Togaware DATA MINING
Desktop Survival Guide
by Graham Williams
Google

Memory Usage

On MS/Windows you may need to set the memory size for use by R using the command-line flag -max-mem-size. The amount of memory currently in use and allocated to the R process is given by the memory.size function (only available on MS/Windows).

The example below indicates that some 470MB is in use, altogether about 1GB has been allocated.



> memory.size()			# Current memory in use: 470MB



[1] 477706008



> memory.size(TRUE)		# Current memory allocated: 1GB



[1] 1050681344

The memory limit currently in force in R is reported by the memory.limit function (also MS/Windows specific) which can be used to set the limit.

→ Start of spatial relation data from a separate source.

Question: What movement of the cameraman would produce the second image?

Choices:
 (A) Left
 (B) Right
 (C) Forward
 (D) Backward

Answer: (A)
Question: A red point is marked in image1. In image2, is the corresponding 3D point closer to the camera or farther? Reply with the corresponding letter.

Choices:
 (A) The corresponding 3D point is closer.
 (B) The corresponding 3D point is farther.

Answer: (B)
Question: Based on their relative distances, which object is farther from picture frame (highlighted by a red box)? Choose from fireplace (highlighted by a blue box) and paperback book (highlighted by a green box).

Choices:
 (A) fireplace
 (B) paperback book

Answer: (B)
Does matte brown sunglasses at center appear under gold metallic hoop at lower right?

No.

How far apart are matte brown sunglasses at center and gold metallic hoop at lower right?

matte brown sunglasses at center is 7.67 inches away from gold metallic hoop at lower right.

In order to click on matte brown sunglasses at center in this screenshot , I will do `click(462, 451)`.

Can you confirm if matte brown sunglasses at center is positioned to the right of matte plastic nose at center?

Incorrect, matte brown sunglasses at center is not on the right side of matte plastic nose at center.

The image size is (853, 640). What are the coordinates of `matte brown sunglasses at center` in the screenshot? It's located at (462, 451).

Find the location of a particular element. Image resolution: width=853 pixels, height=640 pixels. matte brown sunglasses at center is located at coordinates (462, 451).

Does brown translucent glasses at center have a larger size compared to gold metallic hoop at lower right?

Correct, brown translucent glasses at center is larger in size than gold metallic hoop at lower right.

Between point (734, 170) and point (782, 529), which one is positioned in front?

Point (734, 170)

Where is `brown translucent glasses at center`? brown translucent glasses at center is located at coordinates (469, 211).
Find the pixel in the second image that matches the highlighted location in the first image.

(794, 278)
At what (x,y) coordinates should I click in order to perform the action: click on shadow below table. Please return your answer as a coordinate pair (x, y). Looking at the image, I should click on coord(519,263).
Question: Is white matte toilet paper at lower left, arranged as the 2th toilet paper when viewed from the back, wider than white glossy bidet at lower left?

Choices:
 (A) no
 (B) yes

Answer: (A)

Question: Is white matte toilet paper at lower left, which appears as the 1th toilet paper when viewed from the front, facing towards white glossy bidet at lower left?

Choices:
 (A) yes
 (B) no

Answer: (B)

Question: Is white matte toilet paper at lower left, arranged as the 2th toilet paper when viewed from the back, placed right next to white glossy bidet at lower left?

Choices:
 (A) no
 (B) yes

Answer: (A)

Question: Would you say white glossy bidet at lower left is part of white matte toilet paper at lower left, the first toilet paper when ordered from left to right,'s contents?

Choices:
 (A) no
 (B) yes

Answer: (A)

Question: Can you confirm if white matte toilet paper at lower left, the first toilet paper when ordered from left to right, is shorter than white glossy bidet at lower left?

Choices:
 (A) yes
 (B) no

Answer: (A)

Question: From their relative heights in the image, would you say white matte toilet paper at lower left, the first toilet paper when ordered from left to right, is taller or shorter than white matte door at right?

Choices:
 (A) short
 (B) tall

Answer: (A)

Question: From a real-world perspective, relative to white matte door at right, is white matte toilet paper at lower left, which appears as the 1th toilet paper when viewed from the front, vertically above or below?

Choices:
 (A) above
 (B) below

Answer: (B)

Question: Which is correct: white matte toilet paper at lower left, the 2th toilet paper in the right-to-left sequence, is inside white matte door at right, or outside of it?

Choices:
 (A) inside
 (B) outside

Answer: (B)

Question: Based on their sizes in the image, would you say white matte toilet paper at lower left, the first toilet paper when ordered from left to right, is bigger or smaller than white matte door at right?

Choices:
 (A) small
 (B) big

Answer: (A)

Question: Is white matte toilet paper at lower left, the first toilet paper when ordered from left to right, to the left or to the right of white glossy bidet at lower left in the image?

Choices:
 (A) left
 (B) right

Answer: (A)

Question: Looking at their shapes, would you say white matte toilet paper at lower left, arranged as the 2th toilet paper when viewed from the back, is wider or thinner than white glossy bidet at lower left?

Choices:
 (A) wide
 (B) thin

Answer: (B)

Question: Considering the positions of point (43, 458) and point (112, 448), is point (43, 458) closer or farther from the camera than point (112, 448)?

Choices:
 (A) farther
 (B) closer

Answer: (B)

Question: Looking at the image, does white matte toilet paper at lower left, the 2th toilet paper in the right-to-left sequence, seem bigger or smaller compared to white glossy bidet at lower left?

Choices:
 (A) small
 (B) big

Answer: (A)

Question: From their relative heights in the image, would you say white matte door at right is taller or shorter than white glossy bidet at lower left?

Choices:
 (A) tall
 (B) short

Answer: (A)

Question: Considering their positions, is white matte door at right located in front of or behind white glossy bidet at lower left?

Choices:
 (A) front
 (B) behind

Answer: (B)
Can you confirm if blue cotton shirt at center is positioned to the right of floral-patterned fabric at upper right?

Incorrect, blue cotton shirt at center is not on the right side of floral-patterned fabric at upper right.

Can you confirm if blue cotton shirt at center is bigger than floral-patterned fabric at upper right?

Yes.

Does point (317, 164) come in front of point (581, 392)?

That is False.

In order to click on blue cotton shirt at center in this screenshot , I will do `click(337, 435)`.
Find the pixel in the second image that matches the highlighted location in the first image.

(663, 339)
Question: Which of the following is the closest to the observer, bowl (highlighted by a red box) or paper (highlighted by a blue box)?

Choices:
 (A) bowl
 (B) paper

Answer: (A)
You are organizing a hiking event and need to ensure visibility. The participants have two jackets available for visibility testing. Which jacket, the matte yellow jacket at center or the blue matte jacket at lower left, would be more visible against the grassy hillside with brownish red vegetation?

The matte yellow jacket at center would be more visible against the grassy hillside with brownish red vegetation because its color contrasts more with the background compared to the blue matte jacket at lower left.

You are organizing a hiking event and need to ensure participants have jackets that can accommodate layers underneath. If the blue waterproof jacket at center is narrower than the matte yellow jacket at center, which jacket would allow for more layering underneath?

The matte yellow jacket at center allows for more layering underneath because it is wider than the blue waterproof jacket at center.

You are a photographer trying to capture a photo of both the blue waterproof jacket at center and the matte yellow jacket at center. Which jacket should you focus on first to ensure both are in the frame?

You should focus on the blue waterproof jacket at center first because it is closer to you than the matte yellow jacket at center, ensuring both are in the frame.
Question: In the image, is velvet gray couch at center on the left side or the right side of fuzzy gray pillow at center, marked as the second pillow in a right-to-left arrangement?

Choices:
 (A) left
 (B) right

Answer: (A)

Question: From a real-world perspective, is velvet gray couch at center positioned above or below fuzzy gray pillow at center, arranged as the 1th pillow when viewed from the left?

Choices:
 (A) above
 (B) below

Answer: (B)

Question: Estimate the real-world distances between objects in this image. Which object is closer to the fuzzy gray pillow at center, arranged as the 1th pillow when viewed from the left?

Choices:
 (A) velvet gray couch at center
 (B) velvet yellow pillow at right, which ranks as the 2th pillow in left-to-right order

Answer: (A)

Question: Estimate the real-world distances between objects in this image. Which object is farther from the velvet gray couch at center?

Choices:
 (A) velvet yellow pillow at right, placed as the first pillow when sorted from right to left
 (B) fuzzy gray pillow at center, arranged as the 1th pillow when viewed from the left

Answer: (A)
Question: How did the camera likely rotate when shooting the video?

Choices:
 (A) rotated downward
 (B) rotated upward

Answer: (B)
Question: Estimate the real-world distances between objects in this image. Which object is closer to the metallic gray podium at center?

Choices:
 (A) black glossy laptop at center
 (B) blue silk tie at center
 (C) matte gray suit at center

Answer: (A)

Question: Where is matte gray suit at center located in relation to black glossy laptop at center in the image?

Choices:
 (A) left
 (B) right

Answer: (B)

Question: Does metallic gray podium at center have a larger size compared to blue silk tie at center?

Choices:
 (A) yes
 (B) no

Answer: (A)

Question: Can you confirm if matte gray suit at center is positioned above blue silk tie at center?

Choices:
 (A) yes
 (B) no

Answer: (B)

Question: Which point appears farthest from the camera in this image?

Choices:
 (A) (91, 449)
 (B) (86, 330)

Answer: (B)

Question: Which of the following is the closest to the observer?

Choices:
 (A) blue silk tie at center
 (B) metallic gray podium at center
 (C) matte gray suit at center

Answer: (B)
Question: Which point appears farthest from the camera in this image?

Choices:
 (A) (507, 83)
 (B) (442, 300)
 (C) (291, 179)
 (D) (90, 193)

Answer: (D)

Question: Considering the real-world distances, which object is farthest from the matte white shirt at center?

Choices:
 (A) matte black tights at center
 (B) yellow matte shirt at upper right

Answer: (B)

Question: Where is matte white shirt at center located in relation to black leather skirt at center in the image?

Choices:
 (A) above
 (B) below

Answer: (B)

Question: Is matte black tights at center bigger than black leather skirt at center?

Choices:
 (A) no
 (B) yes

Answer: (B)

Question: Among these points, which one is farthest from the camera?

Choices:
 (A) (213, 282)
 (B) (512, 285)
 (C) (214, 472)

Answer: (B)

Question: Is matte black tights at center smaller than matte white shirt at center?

> memory.limit()		# Current memory limit: 1GB



[1] 1073741824



> memory.limit(2073741824)	# New memory limit: 2GB



NULL



> memory.limit()



[1] 2684354560

A suggested process is to work with a subset of all the data loaded in memory, using a dataset small enough to make this viable. Explore the data, explore for the choice of models, and prototype the final analysis using this smaller dataset. For the final full analyses one may need to allow R to run overnight with enough RAM.

A data frame of 150,000 rows and some 55 columns will be about 500MB of RAM.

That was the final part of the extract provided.